### Records provided:
##############################

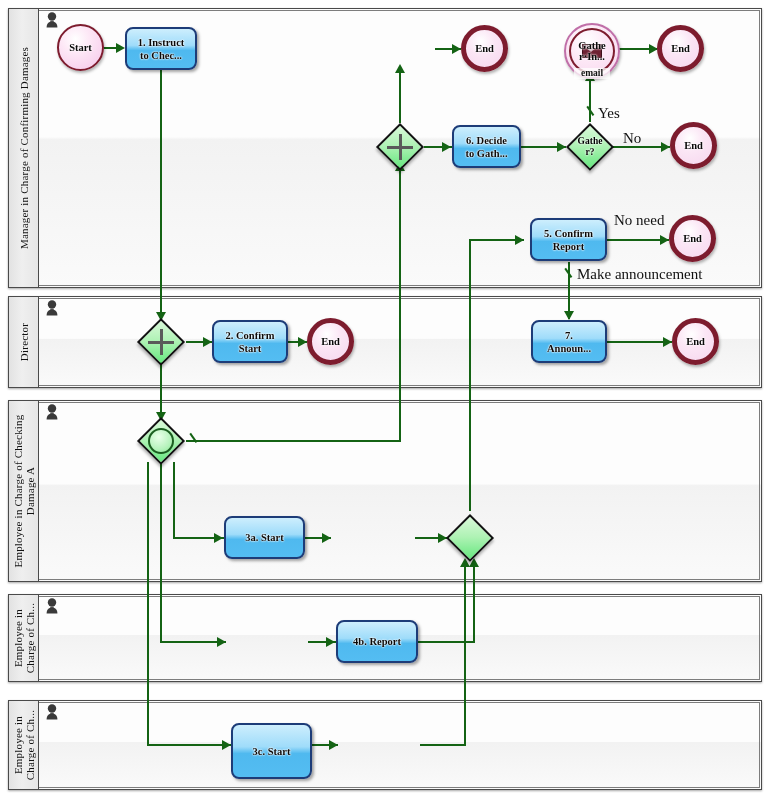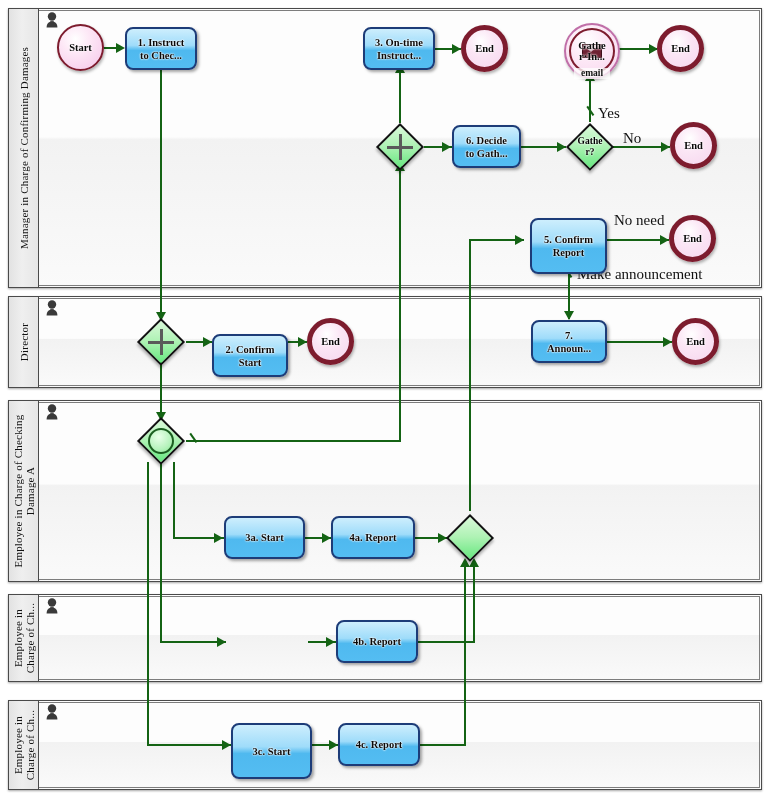--- a/index.html
+++ b/index.html
@@ -312,22 +312,20 @@
   <div class="edge h" style="left:616px;top:48px;width:41px;"></div>
   <div class="arrow r" style="left:649px;top:43.5px;"></div>
 
   <div class="node event start" style="left:57px;top:24px;width:47px;height:47px;">
     <span class="evt-text">Start</span>
   </div>
 
   <div class="node task" style="left:125px;top:27px;width:72px;height:43px;white-space:pre-line;">1. Instruct
 to Chec...</div>
 
-  <div class="node task" style="left:363px;top:27px;width:72px;height:43px;white-space:pre-line;">3. On-time
-Instruct...</div>
 
   <div class="node event end" style="left:461px;top:25px;width:47px;height:47px;">
     <span class="evt-text">End</span>
   </div>
 
   <div class="event intermediate" style="left:564px;top:23px;width:52px;height:52px;">
     <div class="inner-ring"></div>
     <div class="envelope"></div>
     <span class="evt-text" style="white-space:pre-line;">Gathe
 r·In...</span>
@@ -351,59 +349,57 @@
     <div style="position:absolute;left:0;top:0;width:50px;height:50px;display:flex;align-items:center;justify-content:center;
                 font-size:9.5px;font-weight:bold;line-height:11px;white-space:pre-line;text-align:center;z-index:5;
                 text-shadow:0 0 2px #fff,0 0 2px #fff;">Gathe
 r?</div>
   </div>
 
   <div class="node event end" style="left:670px;top:122px;width:47px;height:47px;">
     <span class="evt-text">End</span>
   </div>
 
-  <div class="node task" style="left:530px;top:218px;width:77px;height:56px;white-space:pre-line;">5. Confirm
+  <div class="node task" style="left:530px;top:218px;width:77px;height:43px;white-space:pre-line;">5. Confirm
 Report</div>
 
   <div class="node event end" style="left:669px;top:215px;width:47px;height:47px;">
     <span class="evt-text">End</span>
   </div>
 
   <div class="gw-wrap" style="left:136px;top:317px;width:50px;height:50px;">
     <div class="gateway" style="left:8px;top:8px;width:34px;height:34px;"></div>
     <div class="gw-plus"></div>
   </div>
 
-  <div class="node task" style="left:212px;top:320px;width:76px;height:43px;white-space:pre-line;margin-top:14px;">2. Confirm
+  <div class="node task" style="left:212px;top:320px;width:76px;height:43px;white-space:pre-line;">2. Confirm
 Start</div>
 
   <div class="node event end" style="left:307px;top:318px;width:47px;height:47px;">
     <span class="evt-text">End</span>
   </div>
 
   <div class="node task" style="left:531px;top:320px;width:76px;height:43px;white-space:pre-line;">7.
 Announ...</div>
 
   <div class="node event end" style="left:672px;top:318px;width:47px;height:47px;">
     <span class="evt-text">End</span>
   </div>
 
   <div class="gw-wrap" style="left:136px;top:416px;width:50px;height:50px;">
     <div class="gateway" style="left:8px;top:8px;width:34px;height:34px;"></div>
     <div class="gw-circle"></div>
   </div>
 
   <div class="node task" style="left:224px;top:516px;width:81px;height:43px;">3a. Start</div>
 
-  <div class="node task" style="left:331px;top:516px;width:84px;height:43px;">4a. Report</div>
 
   <div class="gw-wrap" style="left:445px;top:513px;width:50px;height:50px;">
     <div class="gateway" style="left:8px;top:8px;width:34px;height:34px;"></div>
   </div>
 
 
   <div class="node task" style="left:336px;top:620px;width:82px;height:43px;">4b. Report</div>
 
   <div class="node task" style="left:231px;top:723px;width:81px;height:56px;">3c. Start</div>
 
-  <div class="node task" style="left:338px;top:723px;width:82px;height:43px;">4c. Report</div>
 
 </div>
 
 </body></html>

##############################

### Assignment:
Using the data above, print every line exactly, omitting pictures.

### The completed task:
--- a/index.html
+++ b/index.html
@@ -312,22 +312,20 @@
   <div class="edge h" style="left:616px;top:48px;width:41px;"></div>
   <div class="arrow r" style="left:649px;top:43.5px;"></div>
 
   <div class="node event start" style="left:57px;top:24px;width:47px;height:47px;">
     <span class="evt-text">Start</span>
   </div>
 
   <div class="node task" style="left:125px;top:27px;width:72px;height:43px;white-space:pre-line;">1. Instruct
 to Chec...</div>
 
-  <div class="node task" style="left:363px;top:27px;width:72px;height:43px;white-space:pre-line;">3. On-time
-Instruct...</div>
 
   <div class="node event end" style="left:461px;top:25px;width:47px;height:47px;">
     <span class="evt-text">End</span>
   </div>
 
   <div class="event intermediate" style="left:564px;top:23px;width:52px;height:52px;">
     <div class="inner-ring"></div>
     <div class="envelope"></div>
     <span class="evt-text" style="white-space:pre-line;">Gathe
 r·In...</span>
@@ -351,59 +349,57 @@
     <div style="position:absolute;left:0;top:0;width:50px;height:50px;display:flex;align-items:center;justify-content:center;
                 font-size:9.5px;font-weight:bold;line-height:11px;white-space:pre-line;text-align:center;z-index:5;
                 text-shadow:0 0 2px #fff,0 0 2px #fff;">Gathe
 r?</div>
   </div>
 
   <div class="node event end" style="left:670px;top:122px;width:47px;height:47px;">
     <span class="evt-text">End</span>
   </div>
 
-  <div class="node task" style="left:530px;top:218px;width:77px;height:56px;white-space:pre-line;">5. Confirm
+  <div class="node task" style="left:530px;top:218px;width:77px;height:43px;white-space:pre-line;">5. Confirm
 Report</div>
 
   <div class="node event end" style="left:669px;top:215px;width:47px;height:47px;">
     <span class="evt-text">End</span>
   </div>
 
   <div class="gw-wrap" style="left:136px;top:317px;width:50px;height:50px;">
     <div class="gateway" style="left:8px;top:8px;width:34px;height:34px;"></div>
     <div class="gw-plus"></div>
   </div>
 
-  <div class="node task" style="left:212px;top:320px;width:76px;height:43px;white-space:pre-line;margin-top:14px;">2. Confirm
+  <div class="node task" style="left:212px;top:320px;width:76px;height:43px;white-space:pre-line;">2. Confirm
 Start</div>
 
   <div class="node event end" style="left:307px;top:318px;width:47px;height:47px;">
     <span class="evt-text">End</span>
   </div>
 
   <div class="node task" style="left:531px;top:320px;width:76px;height:43px;white-space:pre-line;">7.
 Announ...</div>
 
   <div class="node event end" style="left:672px;top:318px;width:47px;height:47px;">
     <span class="evt-text">End</span>
   </div>
 
   <div class="gw-wrap" style="left:136px;top:416px;width:50px;height:50px;">
     <div class="gateway" style="left:8px;top:8px;width:34px;height:34px;"></div>
     <div class="gw-circle"></div>
   </div>
 
   <div class="node task" style="left:224px;top:516px;width:81px;height:43px;">3a. Start</div>
 
-  <div class="node task" style="left:331px;top:516px;width:84px;height:43px;">4a. Report</div>
 
   <div class="gw-wrap" style="left:445px;top:513px;width:50px;height:50px;">
     <div class="gateway" style="left:8px;top:8px;width:34px;height:34px;"></div>
   </div>
 
 
   <div class="node task" style="left:336px;top:620px;width:82px;height:43px;">4b. Report</div>
 
   <div class="node task" style="left:231px;top:723px;width:81px;height:56px;">3c. Start</div>
 
-  <div class="node task" style="left:338px;top:723px;width:82px;height:43px;">4c. Report</div>
 
 </div>
 
 </body></html>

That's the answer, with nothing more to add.